======== Extract provided ========

With a new year underway, the U.S.Food and Drug Administration (FDA) is doing some house-cleaning of sorts. The regulatory agency said it intends to pull nearly 250 Abbreviated New Drug Applications (ANDAs) following the failure of manufacturers to submit annual reports.
First reported by Regulatory Focus, the publication of the Regulatory Affairs Professional Society (RAPS), the FDA is pulling 249 ANDAs from the generic drugmakers. According to the report, the FDA said the manufacturers will be able to request a hearing to appeal the agency’s decision to pull the ANDAs. The manufacturing companies will have to prove the regulatory agency with a strong reason for why those ANDAs should not be pulled.
“A request for a hearing may not rest upon mere allegations or denials but must present specific facts showing there is a genuine and substantial issue of fact that requires a hearing,” the FDA said, according to the RAPS report. The FDA added that it could deny the hearing if the request from the manufacturer is incomplete or not supported by those specific facts required.

======== Information ========

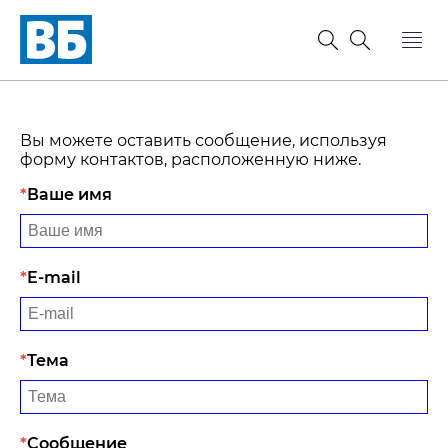
Вы можете оставить сообщение, используя
форму контактов, расположенную ниже.
Ваше имя
E-mail
Тема
Сообщение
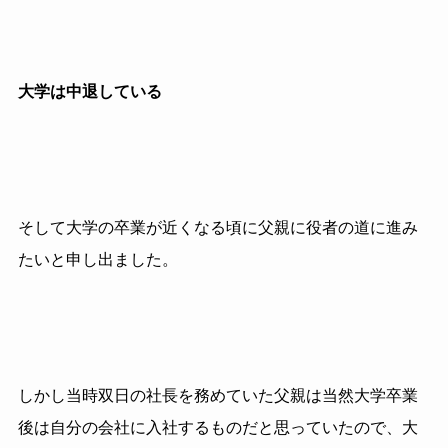
大学は中退している
そして大学の卒業が近くなる頃に父親に役者の道に進み
たいと申し出ました。
しかし当時双日の社長を務めていた父親は当然大学卒業
後は自分の会社に入社するものだと思っていたので、大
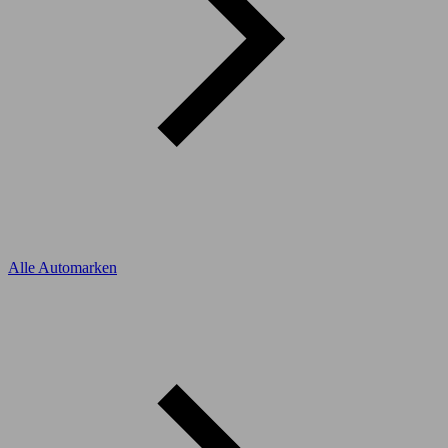
Alle Automarken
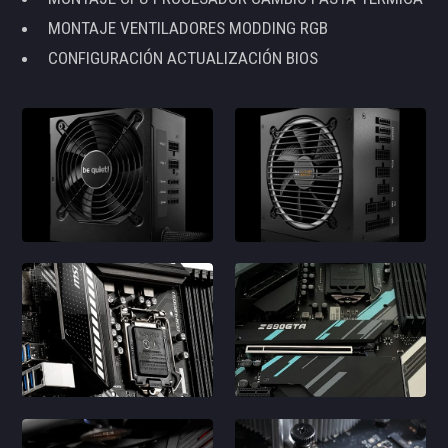
MONTAJE VENTILADORES MODDING RGB
CONFIGURACIÓN ACTUALIZACIÓN BIOS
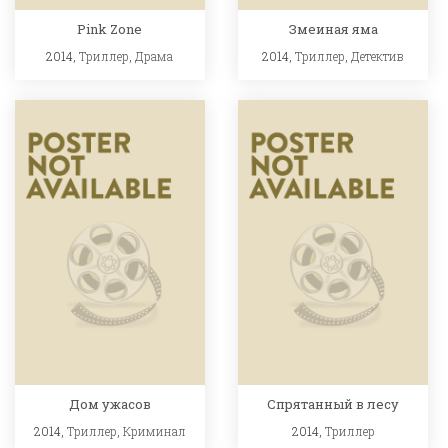
Pink Zone
Змеиная яма
2014,
Триллер
,
Драма
2014,
Триллер
,
Детектив
Дом ужасов
Спрятанный в лесу
2014,
Триллер
,
Криминал
2014,
Триллер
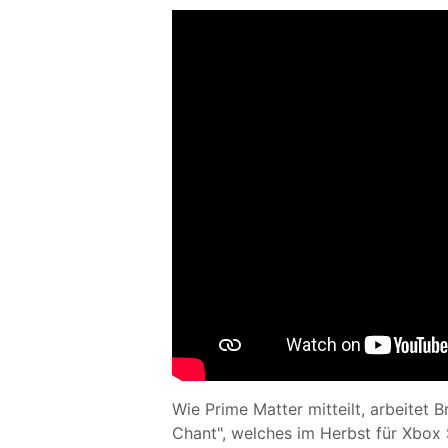
Wie Prime Matter mitteilt, arbeitet
Chant", welches im Herbst für Xbox S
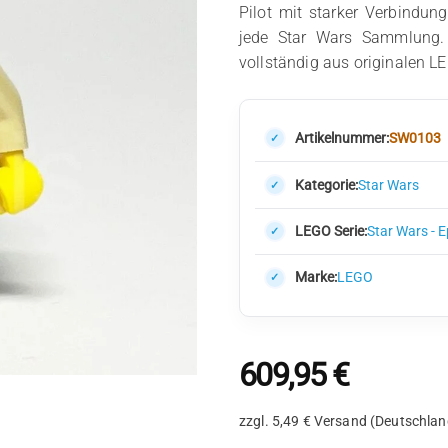
Pilot mit starker Verbindun
jede Star Wars Sammlung. D
vollständig aus originalen 
Artikelnummer:
SW0103
Kategorie:
Star Wars
LEGO Serie:
Star Wars - 
Marke:
LEGO
609,95
€
zzgl. 5,49 € Versand (Deutschlan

========

What you will do — From the passage about the FDA withdrawing generic drug applications, duplicate the portion starting with "First reported by" and going on through "specific facts required.".

Result for this task —
First reported by Regulatory Focus, the publication of the Regulatory Affairs Professional Society (RAPS), the FDA is pulling 249 ANDAs from the generic drugmakers. According to the report, the FDA said the manufacturers will be able to request a hearing to appeal the agency’s decision to pull the ANDAs. The manufacturing companies will have to prove the regulatory agency with a strong reason for why those ANDAs should not be pulled.
“A request for a hearing may not rest upon mere allegations or denials but must present specific facts showing there is a genuine and substantial issue of fact that requires a hearing,” the FDA said, according to the RAPS report. The FDA added that it could deny the hearing if the request from the manufacturer is incomplete or not supported by those specific facts required.